I understand your frustration, but I think you are highlighting aspects that are outside the scope of what Formi has laid out.
Large sample sizes are obviously not realistic for this program, and if you go back and read some of Formi's posts he's been careful to call these scope "evals" and not "tests". That was smart, and I would say highly commendable.
He did that well before it even became a thing on Rokslide (i.e. posted it on other forums). Many members believe that "drop testing" started at Rokslide - it's been going on well before Rokslide was ever created.
Anyway, I would just think of "drop tests" as a gut-check, spot test, or simply a consumer's proof of concept (prior to incorporating a scope onto a platform) rather than a scientific study.
How is it useful?
You're looking for solid designs. If one sample of a certain model passes, you assume that the actual mechanical design is sound. At least for that application. You perform ongoing monitoring, and ideally add more samples. That's pretty straight forward.
However, if one sample of a certain model fails, then it gets more complicated. If it confirms a previous bias, one may see little value in doing more evaluations. Especially if the track record from other reliable sources support that decision.

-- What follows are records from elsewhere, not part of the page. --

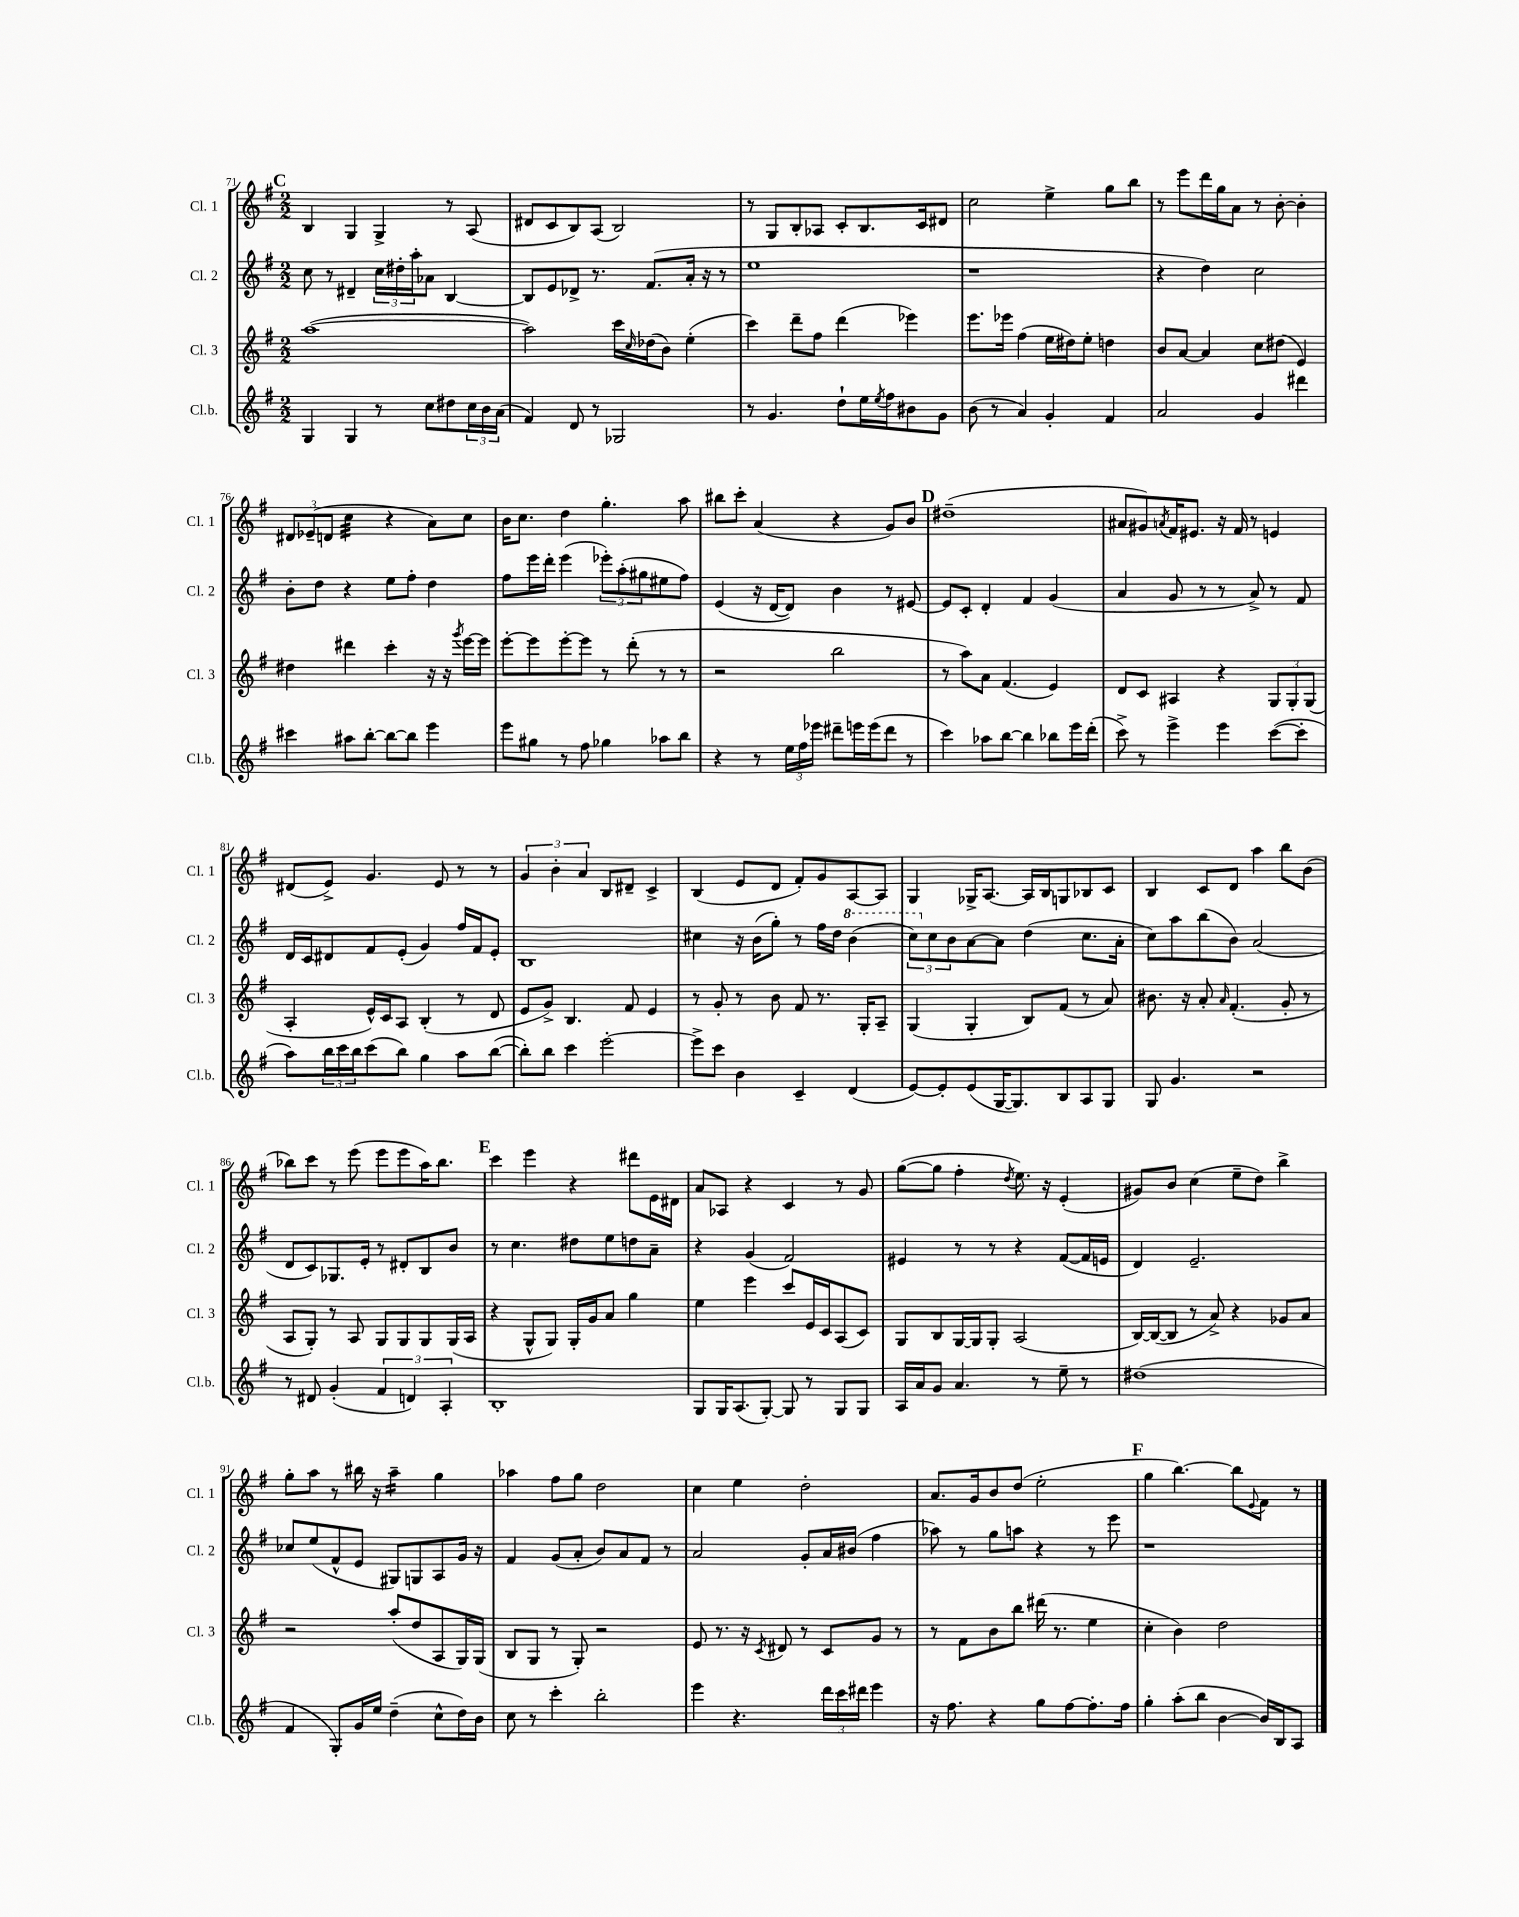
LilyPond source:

<<
\new StaffGroup <<
\new Staff = "s0" \with { instrumentName = "Cl. 1" shortInstrumentName = "Cl. 1" } {
    \clef treble \key g \major \numericTimeSignature \time 2/2
    \mark \markup { \bold "C" } b4 g4 g4-> r8 a8( |
    dis'8 c'8 b8) a8( b2) |
    r8 g8 b8-. aes8 c'8-. b8. c'16 dis'8 |
    c''2 e''4-> g''8 b''8 |
    r8 e'''8 d'''16 g''16 a'8 r8 b'8~-. b'4-. |
    \tuplet 3/2 { dis'8 ees'8--( d'8 } c''4:32 r4 a'8) c''8 |
    b'16 c''8. d''4 g''4.-. a''8 |
    bis''8 c'''8-. a'4( r4 g'8) b'8 |
    \mark \markup { \bold "D" } dis''1--( |
    ais'8 gis'8) \acciaccatura { a'8 } fis'16 eis'8. r16 fis'16 r8 e'4 |
    dis'8( e'8->) g'4. e'8 r8 r8 |
    \tuplet 3/2 { g'4 b'4-. a'4 } b8 dis'8-- c'4-> |
    b4( e'8 d'8 fis'8-.) g'8 a8~ a8 |
    g4 ges16-> a8.~ a16 b16 g8 bes8 c'8 |
    b4 c'8 d'8 a''4 b''8 b'8( |
    bes''8) c'''8 r8 e'''8( e'''8 e'''8 a''16) bes''8. |
    \mark \markup { \bold "E" } c'''4 e'''4 r4 dis'''8 e'16 dis'16 |
    a'8 aes8 r4 c'4 r8 g'8 |
    g''8~( g''8 fis''4-. \acciaccatura { d''8 } e''8.) r16 e'4-.( |
    gis'8) b'8 c''4( e''8-- d''8) b''4-> |
    g''8-. a''8 r8 bis''16 r16 a''4:16-- g''4 |
    aes''4 fis''8 g''8 d''2 |
    c''4 e''4 d''2-. |
    a'8. g'16 b'8 d''8( e''2-. |
    \mark \markup { \bold "F" } g''4 b''4.~) b''8 \appoggiatura { e'8 } fis'8 r8 \bar "|." |
}
\new Staff = "s1" \with { instrumentName = "Cl. 2" shortInstrumentName = "Cl. 2" } {
    \clef treble \key g \major \numericTimeSignature \time 2/2
    \mark \markup { \bold "C" } c''8 r8 dis'4-- \tuplet 3/2 { c''16 dis''16-. a''16-. } aes'8 b4~ |
    b8 e'8 des'8-> r8. fis'8.( a'16-. r16 r8 |
    e''1 |
    r1 |
    r4 d''4) c''2 |
    b'8-. d''8 r4 e''8 fis''8-. d''4 |
    fis''8 e'''16 d'''16-. e'''4( \tuplet 3/2 { ees'''8-.) a''8-.( gis''8 } eis''8 fis''8) |
    e'4( r16 d'16~ d'8) b'4 r8 eis'8~ |
    \mark \markup { \bold "D" } eis'8 c'8-. d'4-. fis'4 g'4( |
    a'4 g'8 r8 r8 a'8->) r8 fis'8 |
    d'16 c'16 dis'8 fis'8 e'8-.( g'4) fis''16 fis'16 e'8-. |
    b1 |
    cis''4 r16 b'16( g''8-.) r8 fis''16 d''16 \ottava #1 b''4( |
    \tuplet 3/2 { c'''8) \ottava #0 c''8 b'8 } a'8~ a'8 d''4( c''8. a'16-. |
    c''8) a''8 b''8( b'8) a'2( |
    d'8 c'8) ges8. e'16-. r8 dis'8-. b8 b'8 |
    \mark \markup { \bold "E" } r8 c''4. dis''8 e''8 d''8 a'8-- |
    r4 g'4( fis'2) |
    eis'4 r8 r8 r4 fis'8~( fis'16 e'16 |
    d'4) e'2.-- |
    ces''8 e''8( fis'8-^ e'8 gis8) g8 a8 g'16 r16 |
    fis'4 g'8( a'8-. b'8) a'8 fis'8 r8 |
    a'2 g'8-. a'16 bis'16( fis''4 |
    aes''8) r8 g''8 a''8 r4 r8 e'''8 |
    \mark \markup { \bold "F" } r1 \bar "|." |
}
\new Staff = "s2" \with { instrumentName = "Cl. 3" shortInstrumentName = "Cl. 3" } {
    \clef treble \key g \major \numericTimeSignature \time 2/2
    \mark \markup { \bold "C" } a''1~( |
    a''2) c'''16 \grace { c''16 } des''16( b'8) e''4-.( |
    c'''4) d'''8-- fis''8 d'''4( ees'''4) |
    e'''8. ees'''16 fis''4( e''16 dis''16) e''8-. d''4 |
    b'8 a'8~ a'4 c''8 dis''8( e'4) |
    dis''4 dis'''4 c'''4-. r16 r16 \acciaccatura { g'''8 } e'''16~ e'''16 |
    e'''8~-. e'''8 e'''8~-. e'''8 r8 d'''8-.( r8 r8 |
    r2 b''2 |
    \mark \markup { \bold "D" } r8 a''8) a'8 fis'4.( e'4) |
    d'8 c'8 ais4 r4 \tuplet 3/2 { g8 g8-. g8( } |
    a4-. e'16-^) c'16 a8 b4-.( r8 d'8 |
    e'8 g'8->) b4. fis'8 e'4 |
    r8 g'8-. r8 b'8 fis'8 r8. g16-. a8-- |
    g4( g4-. b8) fis'8( r8 a'8) |
    bis'8. r16 a'8-. \grace { a'16 } fis'4.-.( g'8-. r8 |
    a8 g8-.) r8 a8 g8 g8 g8 g16( a16 |
    \mark \markup { \bold "E" } r4 g8-^ g8) g16-. g'16 a'8 g''4 |
    e''4 e'''4 c'''8 e'16 c'16 a8( c'8) |
    g8 b8 g16~ g16 g8-. a2( |
    b16~) b16~( b8 r8 a'8->) r4 ges'8 a'8 |
    r2 a''8-.( d''8 a8 g16) g16( |
    b8 g8 r8 g8-.) r2 |
    e'8 r8. r16 \acciaccatura { c'8 } dis'8 r8 c'8 g'8 r8 |
    r8 fis'8 b'8 b''8 dis'''16( r8. e''4 |
    \mark \markup { \bold "F" } c''4-. b'4) d''2 \bar "|." |
}
\new Staff = "s3" \with { instrumentName = "Cl.b." shortInstrumentName = "Cl.b." } {
    \clef treble \key g \major \numericTimeSignature \time 2/2
    \mark \markup { \bold "C" } g4 g4 r8 c''8 dis''8 \tuplet 3/2 { c''16 b'16 a'16( } |
    fis'4) d'8 r8 ges2 |
    r8 g'4. d''8-! e''16 \acciaccatura { e''8 } fis''16 bis'8 g'8 |
    b'8( r8 a'4) g'4-. fis'4 |
    a'2 g'4 dis'''4 |
    cis'''4 ais''8 b''8~-. b''8~ b''8 e'''4 |
    e'''8 gis''8 r8 fis''8 ges''4 aes''8 b''8 |
    r4 r8 \tuplet 3/2 { e''16 fis''16 ees'''16 } dis'''8-- e'''16 e'''16( dis'''8 r8 |
    \mark \markup { \bold "D" } c'''4) aes''8 b''8~ b''4 bes''8 e'''16 d'''16-.( |
    c'''8->) r8 e'''4-> e'''4 c'''8~( c'''8-. |
    a''8) \tuplet 3/2 { b''16 c'''16 b''16 } c'''8( b''8) g''4 a''8 b''8~( |
    b''8-.) b''8 c'''4 e'''2~-. |
    e'''8-> c'''8 b'4 c'4-- d'4( |
    e'8~) e'8-. e'8( g16~ g8.) b8 a8 g8 |
    g8 g'4. r2 |
    r8 dis'8 g'4-.( \tuplet 3/2 { fis'4 d'4) a4-. } |
    \mark \markup { \bold "E" } b1-. |
    g8 g16 a8.( g8~-.) g8 r8 g8 g8 |
    a16 a'16 g'8 a'4. r8 e''8-- r8 |
    dis''1( |
    fis'4 g8-.) g'16 e''16 d''4--( c''8-^ d''16) b'16 |
    c''8 r8 c'''4-. b''2-. |
    e'''4 r4. \tuplet 3/2 { d'''16 c'''16 dis'''16 } e'''4 |
    r16 fis''8. r4 g''8 fis''8~ fis''8.-. fis''16 |
    \mark \markup { \bold "F" } g''4-. a''8-.( b''8 b'4~ b'16) b16 a8 \bar "|." |
}
>>
>>
\layout { \context { \Score currentBarNumber = #71 } }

If subsequent samples continue to fail, then why continue? Root cause might be design and/or build quality, but who cares?
If instead, some of the samples pass and some fail then you need to look into the build quality. Obviously the design is sound, given that some samples passed.
That's where statistics becomes most relevant - characterizing that one particular model that has some fails. We'll need sufficient samples, repeatable methods, thorough documentation, blah, blah, and blah. But is it worth it, to determine a failure rate? Maybe, but I think time/money would be better invested in other designs.
Limitations...
Unfortunately, we are somewhat stuck relying on track records. So if a certain model passes, ideally with multiple samples, and we have corroborating information from other reliable sources, then it's about as good as it gets without more time/money.
Some people may remember when Frank Galli stated that Nightforce failed the least, Leupold the most, and S&B somewhere in between. How many samples, under what conditions, and what measures? Who knows, but his observation can still be valuable, even taken with a grain of salt. Just remember, things can change!
There's a group of people that would trust their life with a DMR/HDMR anywhere in the world, even today with newer options. I'd be interested in failure rates, infant mortality, and other measures, but some of those scopes saw absolute hell and created fans for life. I can't quantify that, but respect the track record and sources. Especially given the application.